[Given records Boundary: Start]

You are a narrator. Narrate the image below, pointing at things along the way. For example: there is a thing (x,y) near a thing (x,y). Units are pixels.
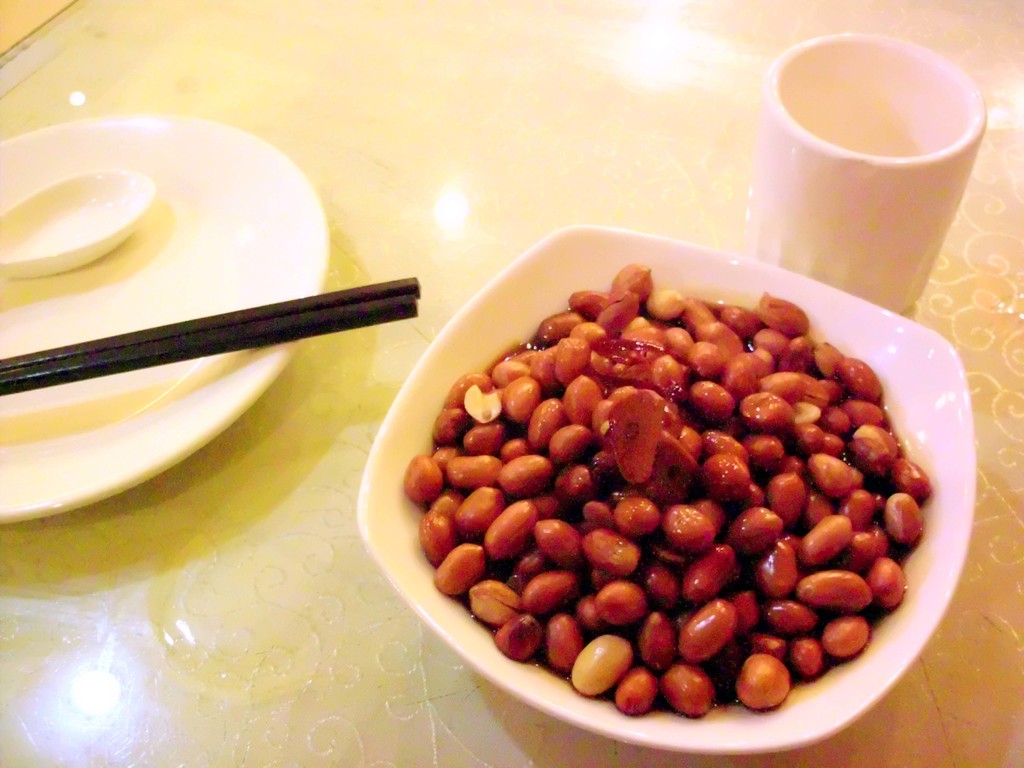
In this image we can see a glass (824,135), plate (148,239), spoon sticks (355,315), bowl (845,709) with food (465,559) on the surface (20,639).
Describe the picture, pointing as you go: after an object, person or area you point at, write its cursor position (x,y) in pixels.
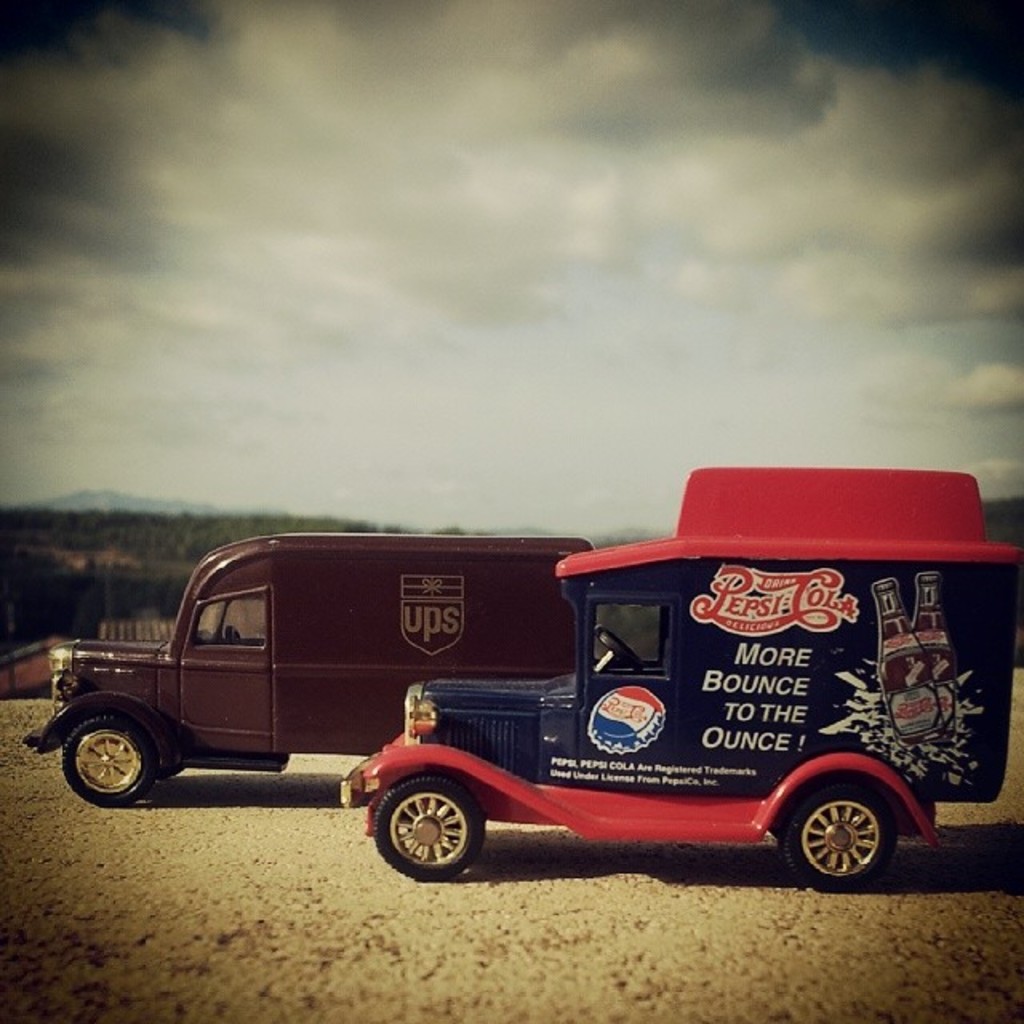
In this image I can see few vehicles (511,756) and I can also see few trees (173,565) in green color. In the background (416,191) the sky (532,152) is in white and blue color.
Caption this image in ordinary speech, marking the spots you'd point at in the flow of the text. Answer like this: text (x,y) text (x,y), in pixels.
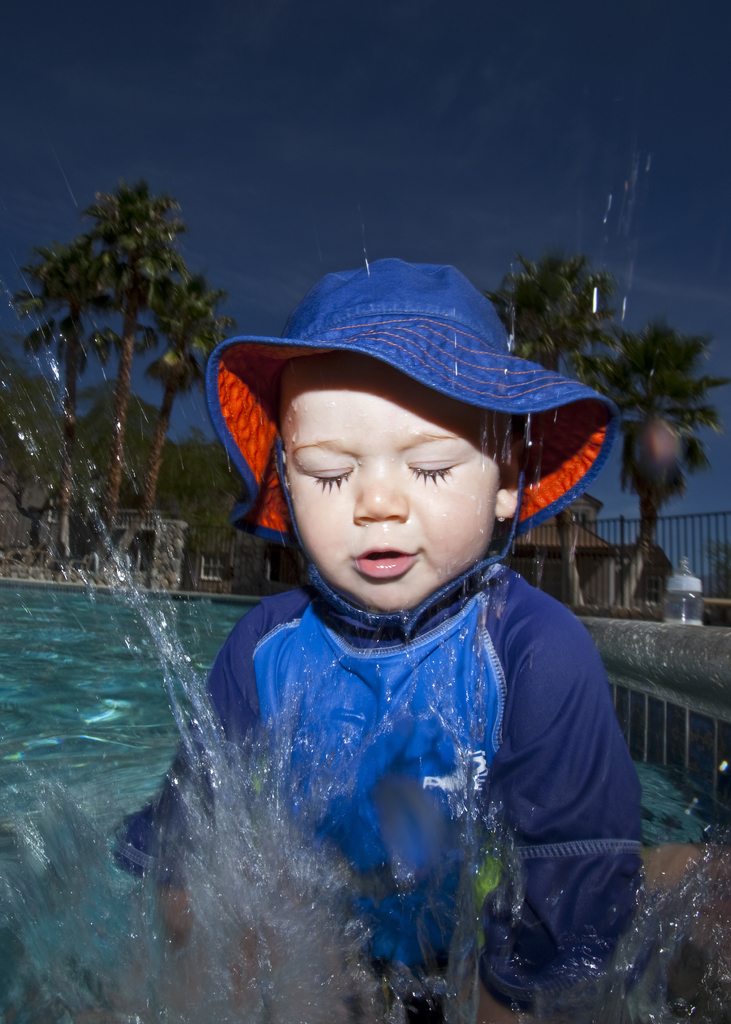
In the center of the image (382,503), we can see a kid (311,952) in the water (300,948) wearing a hat (415,368) and a coat (419,695). In the background (72,295), there are trees (544,284), buildings (600,549), fence (622,539) and a bottle (680,589). At the top (339,77), there is sky (461,156).
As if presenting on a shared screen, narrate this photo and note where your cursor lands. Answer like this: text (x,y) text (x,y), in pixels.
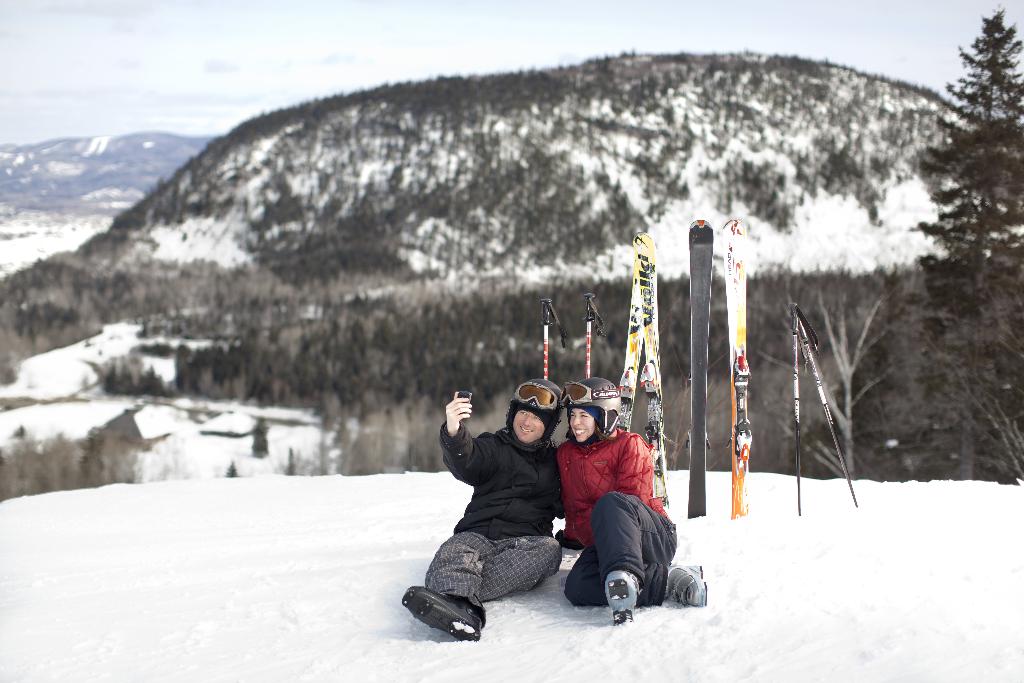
In the center of the image (526,442) we can see the sticks (736,303) and two people (617,484) are sitting on the snow (676,504) and wearing the jackets (609,480), shoes (702,571), helmets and a man (538,473) is holding a mobile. In the background of the image (329,432) we can see the hills (544,200), trees (932,384) and snow (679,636). At the top of the image (358,35) we can see the sky (316,53).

[Given records Boundary: End]

— Work instruction —
Omit the pictures; set down each record exactly.

— Written solution —
You are a narrator. Narrate the image below, pointing at things along the way. For example: there is a thing (x,y) near a thing (x,y). Units are pixels.
In this image we can see a glass (824,135), plate (148,239), spoon sticks (355,315), bowl (845,709) with food (465,559) on the surface (20,639).
Describe the picture, pointing as you go: after an object, person or area you point at, write its cursor position (x,y) in pixels.
In this image I can see few vehicles (511,756) and I can also see few trees (173,565) in green color. In the background (416,191) the sky (532,152) is in white and blue color.
Caption this image in ordinary speech, marking the spots you'd point at in the flow of the text. Answer like this: text (x,y) text (x,y), in pixels.
In the center of the image (382,503), we can see a kid (311,952) in the water (300,948) wearing a hat (415,368) and a coat (419,695). In the background (72,295), there are trees (544,284), buildings (600,549), fence (622,539) and a bottle (680,589). At the top (339,77), there is sky (461,156).
As if presenting on a shared screen, narrate this photo and note where your cursor lands. Answer like this: text (x,y) text (x,y), in pixels.
In the center of the image (526,442) we can see the sticks (736,303) and two people (617,484) are sitting on the snow (676,504) and wearing the jackets (609,480), shoes (702,571), helmets and a man (538,473) is holding a mobile. In the background of the image (329,432) we can see the hills (544,200), trees (932,384) and snow (679,636). At the top of the image (358,35) we can see the sky (316,53).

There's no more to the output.